Soal untuk Dikerjakan:
#1 Terjemahkan kalimat ini dari teks tentang Kristen Ortodoks Syiria ke dalam bahasa Inggris: "KOS ( Kristen Ortodoks Syiria ) merupakan salah satu sekte aliran kristen yang ajarannya sangat persis dengan Islam dari cara berpakaiannya yang memakai peci/kopiah, baju koko, sajadah dan juga jilbab."
#2 Teruskan bagian berikutnya dari teks tentang Kristen Ortodoks Syiria, dimulai setelah butir terakhirnya.

Teks yang Ditampilkan:
****************************************

KOS ( Kristen Ortodoks Syiria ) merupakan salah satu sekte aliran
kristen yang ajarannya sangat persis dengan Islam dari cara
berpakaiannya yang memakai peci/kopiah, baju koko, sajadah dan juga
jilbab. Terlebih lagi dalam cara beribadahnya, ajaran ini mengenal
sholat dengan 7 waktu, yaitu:
Sa’atul awwal (shubuh),
Sa’atuts tsalis (dhuha),
Sa’atus sadis (Zhuhur),
Sa’atut tis’ah (ashar),
Sa’atul ghurub (maghrib),
Sa’atun naum (Isya’),
dan Sa’atul layl (tengah malam/tahajud).
Selain shalat, KOS juga memiliki pokok-pokok syari’at yang mirip dengan Islam, seperti:
1. KOS berpuasa 40 hari yang disebut shaumil kabir yang mirip puasa ramadhan
2. KOS memiliki puasa sunnah di hari Rabu dan Jum’at yang mirip dg Puasa Sunnah senin dan kamis
3. KOS mewajibkan jama’ahnya berzakat 10% dari penghasilan kotor (bruto)
4. Kalangan perempuan KOS juga diwajibkan mengenakan Jilbab & jubah yang menutup aurat hingga mata kaki
5. Pengajian KOS juga menggunakan tikar/karpet (lesehan), layaknya umat Islam mengadakan pengajian
6. Mengadakan acara Musabaqoh Tilawatil Injil dengan menggunakan Alkitab berbahasa Arab
7. Mengadakan acara rawi dan shalawatan ala KOS mirip apa yang dilakukan oleh sebagian kaum muslim
8. Mengadakan acara Nasyid, bahkan sekarang sudah ada Nasyid “Amin
Albarokah“ & Qasidah Kristen (dengan lirik yang mengandung ajaran
Kristen berbahasa Arab)

****************************************

Entri set data:
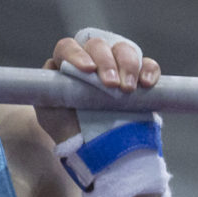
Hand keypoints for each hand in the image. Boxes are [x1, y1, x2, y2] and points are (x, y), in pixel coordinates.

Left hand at [39, 30, 159, 144]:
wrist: (94, 151)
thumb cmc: (68, 131)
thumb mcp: (49, 111)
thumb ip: (48, 89)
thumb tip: (52, 68)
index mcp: (67, 64)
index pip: (69, 47)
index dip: (77, 54)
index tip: (88, 70)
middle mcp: (92, 61)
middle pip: (98, 45)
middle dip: (106, 62)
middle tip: (112, 86)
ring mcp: (116, 68)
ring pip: (123, 49)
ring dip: (128, 65)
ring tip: (128, 89)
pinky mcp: (138, 79)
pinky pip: (148, 65)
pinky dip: (149, 69)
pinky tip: (147, 83)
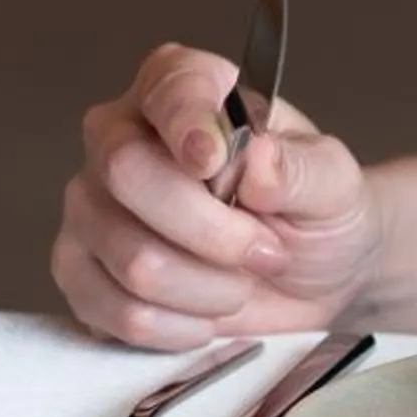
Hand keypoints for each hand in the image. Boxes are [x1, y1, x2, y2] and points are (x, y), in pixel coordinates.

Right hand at [51, 44, 383, 347]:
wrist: (313, 280)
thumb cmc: (315, 215)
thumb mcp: (335, 185)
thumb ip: (303, 169)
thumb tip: (257, 162)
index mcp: (182, 90)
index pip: (166, 89)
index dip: (188, 125)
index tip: (217, 161)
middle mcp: (121, 138)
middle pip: (126, 173)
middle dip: (212, 233)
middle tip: (265, 251)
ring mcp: (91, 207)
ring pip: (132, 258)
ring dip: (207, 290)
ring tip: (240, 283)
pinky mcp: (81, 273)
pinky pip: (117, 311)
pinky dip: (178, 328)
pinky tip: (205, 315)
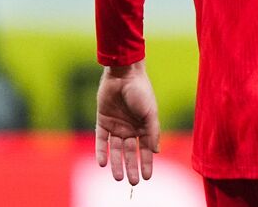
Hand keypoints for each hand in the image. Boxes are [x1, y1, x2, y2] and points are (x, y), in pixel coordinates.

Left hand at [95, 61, 159, 185]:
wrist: (123, 75)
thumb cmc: (141, 91)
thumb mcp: (150, 113)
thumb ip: (153, 132)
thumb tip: (156, 152)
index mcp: (144, 127)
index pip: (145, 150)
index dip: (146, 163)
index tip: (147, 177)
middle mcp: (130, 129)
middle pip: (130, 153)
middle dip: (132, 167)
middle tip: (132, 182)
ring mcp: (116, 126)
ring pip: (115, 150)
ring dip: (116, 164)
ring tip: (118, 177)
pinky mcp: (102, 122)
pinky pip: (101, 141)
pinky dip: (101, 152)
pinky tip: (102, 163)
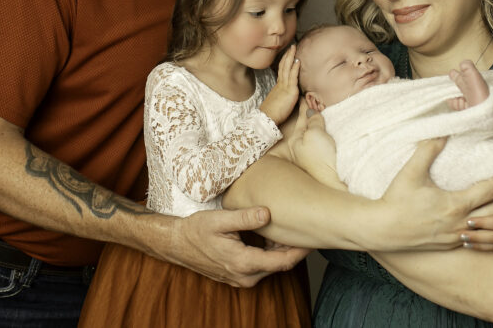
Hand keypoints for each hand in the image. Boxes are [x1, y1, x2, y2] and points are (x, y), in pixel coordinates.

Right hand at [165, 206, 308, 286]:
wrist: (177, 244)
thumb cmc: (196, 230)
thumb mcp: (219, 219)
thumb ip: (244, 217)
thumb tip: (267, 213)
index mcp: (243, 263)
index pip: (283, 261)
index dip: (301, 250)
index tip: (315, 236)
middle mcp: (245, 276)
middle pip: (281, 264)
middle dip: (295, 247)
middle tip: (310, 227)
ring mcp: (242, 278)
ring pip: (272, 266)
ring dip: (283, 249)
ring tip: (295, 228)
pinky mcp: (240, 275)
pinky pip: (263, 266)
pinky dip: (272, 252)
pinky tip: (275, 235)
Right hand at [259, 45, 299, 124]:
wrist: (267, 119)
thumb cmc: (272, 114)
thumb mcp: (279, 102)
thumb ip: (284, 97)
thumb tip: (288, 97)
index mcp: (278, 86)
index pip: (281, 70)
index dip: (285, 61)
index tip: (288, 53)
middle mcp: (280, 84)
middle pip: (283, 66)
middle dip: (287, 55)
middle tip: (291, 46)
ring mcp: (284, 87)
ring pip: (287, 68)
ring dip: (291, 57)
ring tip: (294, 47)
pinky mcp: (289, 92)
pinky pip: (292, 77)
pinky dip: (295, 68)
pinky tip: (298, 61)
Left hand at [287, 105, 344, 189]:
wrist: (333, 180)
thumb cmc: (320, 156)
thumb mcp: (314, 133)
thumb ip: (313, 121)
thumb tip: (312, 113)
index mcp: (295, 139)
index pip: (301, 117)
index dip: (304, 106)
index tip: (304, 95)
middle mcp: (300, 147)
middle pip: (306, 125)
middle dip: (309, 115)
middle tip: (312, 101)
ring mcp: (310, 154)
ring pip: (313, 133)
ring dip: (316, 123)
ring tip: (320, 113)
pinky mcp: (321, 160)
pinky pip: (321, 140)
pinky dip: (322, 133)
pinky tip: (326, 131)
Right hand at [370, 138, 492, 250]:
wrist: (382, 229)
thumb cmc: (396, 200)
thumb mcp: (412, 171)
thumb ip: (429, 148)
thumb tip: (443, 129)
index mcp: (455, 205)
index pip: (489, 190)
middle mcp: (460, 223)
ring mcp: (456, 236)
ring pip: (489, 226)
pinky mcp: (450, 244)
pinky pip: (477, 237)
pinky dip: (489, 228)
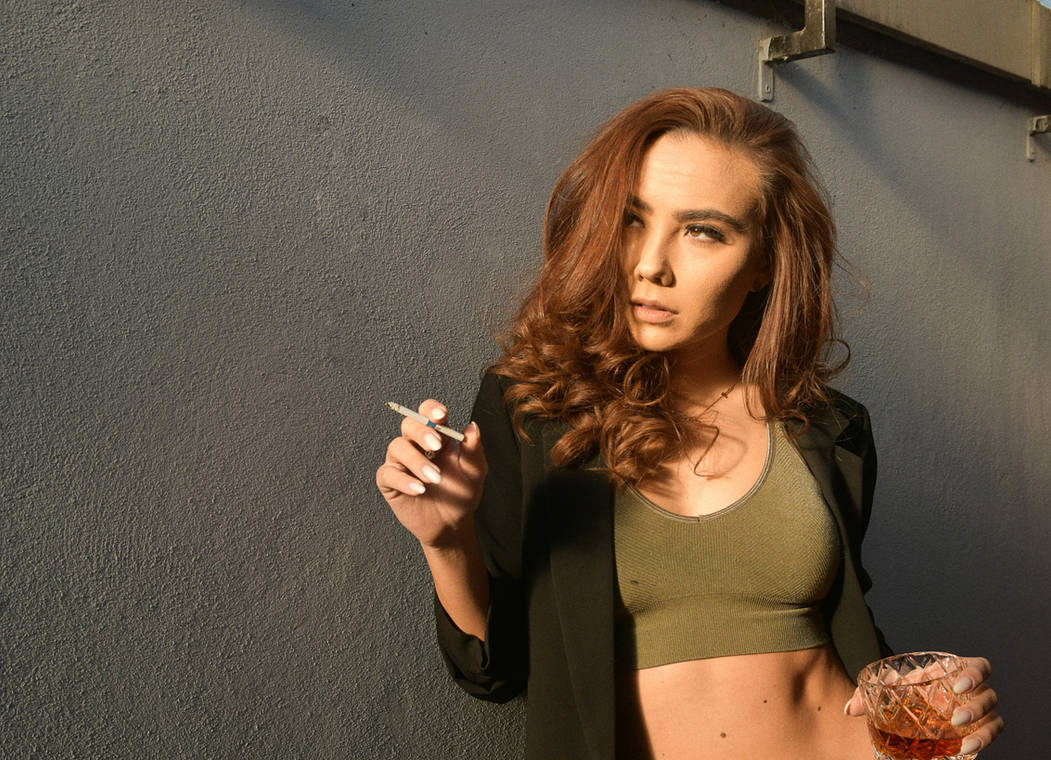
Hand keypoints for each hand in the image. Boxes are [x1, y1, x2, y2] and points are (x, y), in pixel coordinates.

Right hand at [375, 399, 487, 547]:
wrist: (452, 523)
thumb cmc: (462, 493)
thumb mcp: (475, 472)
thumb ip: (474, 450)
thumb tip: (472, 426)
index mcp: (438, 437)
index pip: (428, 413)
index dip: (430, 409)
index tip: (440, 415)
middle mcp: (416, 445)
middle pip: (409, 424)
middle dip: (422, 432)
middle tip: (436, 446)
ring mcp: (401, 462)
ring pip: (397, 447)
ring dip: (416, 461)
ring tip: (434, 478)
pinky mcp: (390, 481)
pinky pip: (388, 474)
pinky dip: (404, 480)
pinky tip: (419, 490)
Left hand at [844, 656, 1002, 754]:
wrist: (910, 714)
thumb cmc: (903, 693)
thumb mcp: (889, 688)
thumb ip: (869, 693)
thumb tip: (849, 710)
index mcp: (954, 672)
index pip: (980, 667)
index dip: (976, 673)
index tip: (957, 686)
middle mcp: (971, 693)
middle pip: (989, 695)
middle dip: (977, 706)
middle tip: (955, 718)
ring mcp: (977, 715)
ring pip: (995, 719)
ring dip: (984, 730)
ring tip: (963, 740)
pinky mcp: (977, 733)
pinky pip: (989, 736)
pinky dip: (981, 742)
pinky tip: (964, 749)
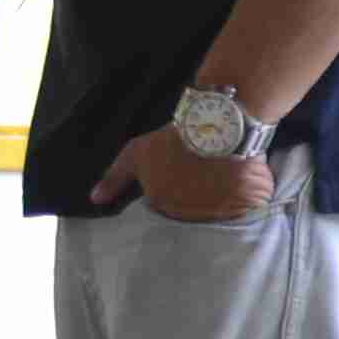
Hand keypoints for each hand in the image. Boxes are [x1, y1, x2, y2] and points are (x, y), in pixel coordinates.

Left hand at [91, 128, 272, 223]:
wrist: (216, 124)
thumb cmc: (174, 137)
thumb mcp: (137, 153)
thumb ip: (115, 178)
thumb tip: (95, 200)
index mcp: (160, 202)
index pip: (164, 206)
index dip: (174, 189)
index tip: (182, 175)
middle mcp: (185, 213)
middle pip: (188, 212)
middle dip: (193, 197)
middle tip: (202, 173)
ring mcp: (215, 212)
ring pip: (215, 213)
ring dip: (218, 201)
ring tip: (221, 176)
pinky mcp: (243, 207)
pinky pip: (243, 212)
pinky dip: (244, 202)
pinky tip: (241, 184)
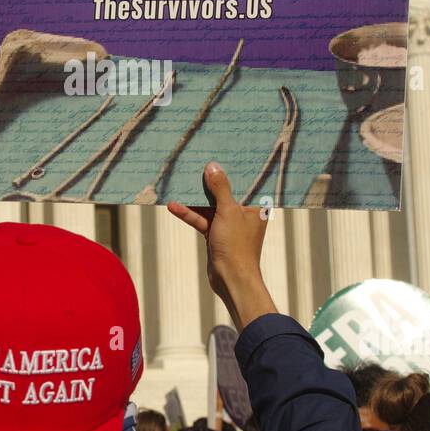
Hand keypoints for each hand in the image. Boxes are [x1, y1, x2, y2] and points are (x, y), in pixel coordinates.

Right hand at [168, 161, 274, 330]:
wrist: (231, 279)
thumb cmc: (237, 245)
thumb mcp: (228, 211)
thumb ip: (220, 188)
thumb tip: (212, 167)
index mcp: (256, 205)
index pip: (246, 181)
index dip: (234, 167)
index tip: (224, 151)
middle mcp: (244, 212)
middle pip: (226, 190)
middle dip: (211, 179)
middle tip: (198, 160)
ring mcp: (230, 224)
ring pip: (211, 205)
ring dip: (196, 197)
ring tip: (180, 181)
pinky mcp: (217, 234)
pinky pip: (203, 219)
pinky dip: (190, 214)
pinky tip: (174, 206)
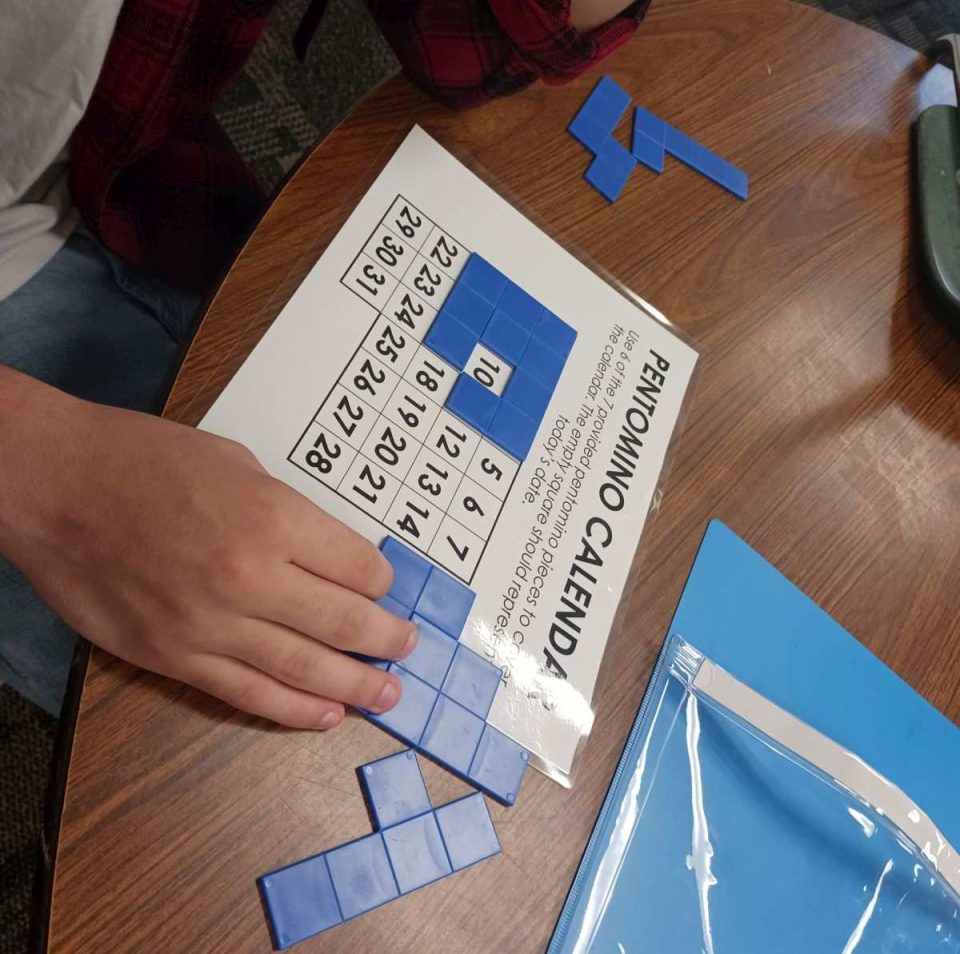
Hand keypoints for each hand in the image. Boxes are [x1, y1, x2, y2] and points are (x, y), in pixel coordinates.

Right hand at [0, 369, 415, 728]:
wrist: (55, 485)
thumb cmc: (144, 460)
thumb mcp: (237, 463)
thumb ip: (287, 513)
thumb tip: (325, 554)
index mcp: (274, 518)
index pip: (358, 568)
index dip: (382, 582)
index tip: (385, 587)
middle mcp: (252, 578)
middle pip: (345, 623)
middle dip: (387, 639)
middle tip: (408, 647)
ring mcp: (211, 626)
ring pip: (305, 669)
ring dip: (356, 686)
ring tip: (388, 695)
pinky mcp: (172, 658)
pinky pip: (247, 693)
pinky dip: (293, 710)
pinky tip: (326, 715)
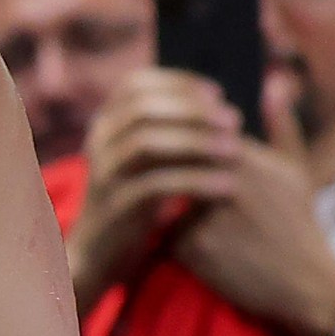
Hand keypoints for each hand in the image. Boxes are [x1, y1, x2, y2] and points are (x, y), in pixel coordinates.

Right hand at [72, 66, 246, 298]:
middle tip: (234, 120)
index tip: (218, 93)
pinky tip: (226, 185)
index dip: (178, 82)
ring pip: (147, 141)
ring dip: (196, 141)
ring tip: (236, 150)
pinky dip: (195, 181)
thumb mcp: (148, 160)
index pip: (136, 84)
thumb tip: (223, 102)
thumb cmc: (138, 201)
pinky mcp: (116, 205)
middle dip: (193, 110)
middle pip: (143, 108)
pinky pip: (156, 184)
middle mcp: (98, 142)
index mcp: (106, 124)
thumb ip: (171, 130)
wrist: (101, 253)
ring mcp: (104, 173)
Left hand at [172, 75, 334, 335]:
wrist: (305, 283)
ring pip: (166, 195)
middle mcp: (223, 184)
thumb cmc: (298, 222)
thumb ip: (281, 125)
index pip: (195, 133)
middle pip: (174, 161)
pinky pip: (166, 232)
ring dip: (168, 200)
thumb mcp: (296, 171)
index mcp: (246, 161)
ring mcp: (204, 216)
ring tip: (188, 212)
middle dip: (170, 167)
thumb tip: (271, 84)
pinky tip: (194, 245)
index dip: (186, 139)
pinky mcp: (191, 247)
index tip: (184, 149)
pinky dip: (173, 236)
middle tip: (173, 180)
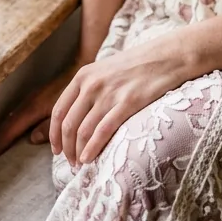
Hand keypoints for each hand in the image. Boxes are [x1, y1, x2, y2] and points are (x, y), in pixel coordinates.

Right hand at [0, 59, 82, 162]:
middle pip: (6, 126)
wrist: (81, 66)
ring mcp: (31, 101)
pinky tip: (15, 138)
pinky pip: (18, 117)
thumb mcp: (66, 112)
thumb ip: (50, 125)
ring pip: (11, 121)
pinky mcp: (36, 100)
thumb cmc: (78, 92)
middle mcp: (29, 103)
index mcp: (33, 108)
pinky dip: (12, 129)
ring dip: (5, 136)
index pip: (9, 129)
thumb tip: (32, 139)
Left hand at [49, 40, 190, 168]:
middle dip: (67, 148)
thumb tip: (74, 117)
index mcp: (84, 75)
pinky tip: (89, 159)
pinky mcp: (127, 103)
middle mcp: (92, 84)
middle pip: (69, 125)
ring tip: (81, 164)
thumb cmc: (137, 66)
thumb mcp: (105, 70)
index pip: (59, 110)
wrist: (167, 56)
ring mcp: (109, 94)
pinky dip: (92, 149)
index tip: (56, 149)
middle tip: (71, 162)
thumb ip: (88, 88)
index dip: (54, 134)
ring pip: (83, 131)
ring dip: (78, 152)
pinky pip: (103, 131)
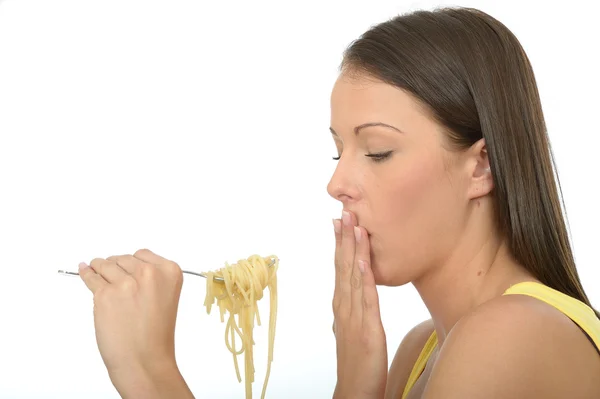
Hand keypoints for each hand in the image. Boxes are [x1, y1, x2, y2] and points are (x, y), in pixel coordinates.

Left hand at [78, 249, 183, 389]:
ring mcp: (125, 283)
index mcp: (170, 272)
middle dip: (116, 266)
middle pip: (123, 258)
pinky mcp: (104, 294)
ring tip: (94, 269)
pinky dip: (85, 273)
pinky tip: (83, 269)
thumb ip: (151, 279)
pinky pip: (90, 277)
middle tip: (112, 277)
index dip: (132, 263)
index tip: (126, 270)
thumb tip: (123, 266)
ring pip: (105, 265)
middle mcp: (149, 273)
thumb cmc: (155, 335)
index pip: (143, 254)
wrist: (144, 360)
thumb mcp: (165, 298)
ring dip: (99, 267)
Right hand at [332, 211, 386, 398]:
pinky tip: (363, 262)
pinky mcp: (367, 330)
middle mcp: (344, 307)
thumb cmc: (357, 363)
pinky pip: (365, 300)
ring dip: (353, 250)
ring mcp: (354, 318)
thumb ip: (350, 311)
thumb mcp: (352, 330)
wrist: (354, 391)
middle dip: (344, 238)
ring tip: (354, 226)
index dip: (340, 244)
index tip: (340, 222)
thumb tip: (347, 298)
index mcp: (342, 306)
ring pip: (352, 277)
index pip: (340, 268)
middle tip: (345, 212)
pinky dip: (363, 279)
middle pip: (343, 266)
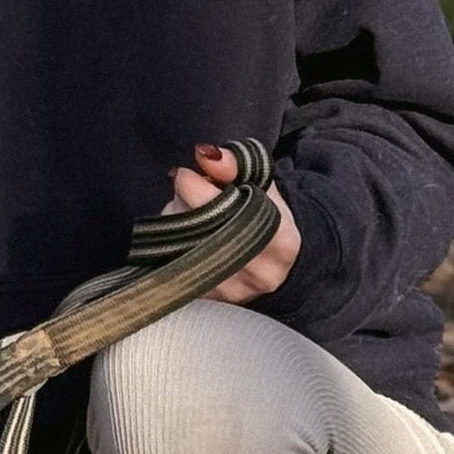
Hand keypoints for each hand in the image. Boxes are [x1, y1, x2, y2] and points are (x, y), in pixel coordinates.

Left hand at [167, 141, 299, 304]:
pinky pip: (174, 263)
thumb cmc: (265, 215)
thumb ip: (235, 165)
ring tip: (189, 209)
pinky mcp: (207, 300)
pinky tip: (184, 232)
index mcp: (281, 242)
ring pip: (183, 248)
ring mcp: (232, 291)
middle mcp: (260, 273)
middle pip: (202, 232)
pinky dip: (172, 242)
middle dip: (184, 203)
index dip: (201, 192)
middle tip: (184, 186)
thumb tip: (205, 154)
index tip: (186, 173)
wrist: (272, 259)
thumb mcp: (260, 184)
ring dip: (176, 222)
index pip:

****************************************

Jawaban per Soal:
#1 KOS (Syrian Orthodox Christians) is one of the Christian sects whose teachings are very much like those of Islam in the way its followers dress, wearing the peci/kopiah, baju koko, prayer mat, and also the jilbab.

#2
Meski terlihat sangat santun dan membiasakan berbahasa Arab (Ana, Antum,
Syukron, dsb), tetapi mereka tetaplah Kristen. Kitab suci mereka tetap
saja Alkitab, dan mereka tetap menuhankan Yesus dalam Trinitas. Hanya
metodologi da’wah yang menyerupai umat Islam karena KOS berasal dari
Syria. KOS tidak memakai 12 syahadat Iman Rasuli umat Kristen, sebagai
gantinya mereka memakai ”Qanun al-Iman al-Muqaddas”. Penggunaan istilah
islam sangat sering dijumpai, seperti ”Sayyidina Isa Almasih” untuk
penyebutan Yesus. Mereka juga memakai Injil berbahasa Arab (Alkitab
AlMuqaddas).
Meskipun ajaran KOS dg ajaran Islam sangat mirip dalam pelaksanaannya,
akan tetapi KOS dan Islam sangat jauh berbeda dari segi Tauhid atau
keyakinan. Prinsip ajaran KOS masih berputar sekitar masalah trinitas,
yaitu mengakui adanya Tuhan bapak, Tuhan anak dan Ruh kudus. Dan juga
Yesus peranakan Maria, memiliki sifat insaniyah (sifat seperti manusia):
tidak tahu musim, (Mar 11: 13), lemah (Yoh 5:30), takut (Mat 26:37),
bersedih (Mat 26:38), menangis (Yoh 11:35), tidur (Mat 8:24), lapar (Mat
4:2), haus (Yoh 19:28),dsb.
Perbedaan Prinsip ajaran Islam dengan KOS (Kristen Ortodoks Syiria):
Tauhid yang diajarkan Islam bertentangan dengan KOS. Islam menolak
ketuhanan Yesus (Qs. Al Maaidah 72), sedangkan KOS mengakui Yesus
sebagai Tuhan.
Islam berkeyakinan bahwa Tuhan itu tidak punya Ayah dan Ibu (Qs. Al
Ikhlash 3), sedangkan KOS memiliki keyakinan , yaitu mengakui adanya
Tuhan bapak, tuhan anak dan Ruh Kudus. Dan bahwa Maria adalah Walidatul
ilah (Ibu Tuhan).
Islam memegang teguh kesucian nama dan sifat Allah: Allah tidak beranak
dan tidak diperanakkan, Allah Maha Mengetahui, Maha Kuat, Mha Melihat,
Tidak tidur dan tidak serupa dg makhluk-Nya,dsb.. (sangat banyak ayat
Al-Qur’an yg menyatakan sifat-sifat Agung bagi Allah) sementara KOS
tidak kuasa membendung kekurangan-kekurangan dalam sifat kemanusiaan
Yesus yang tertulis dalam Alkitab.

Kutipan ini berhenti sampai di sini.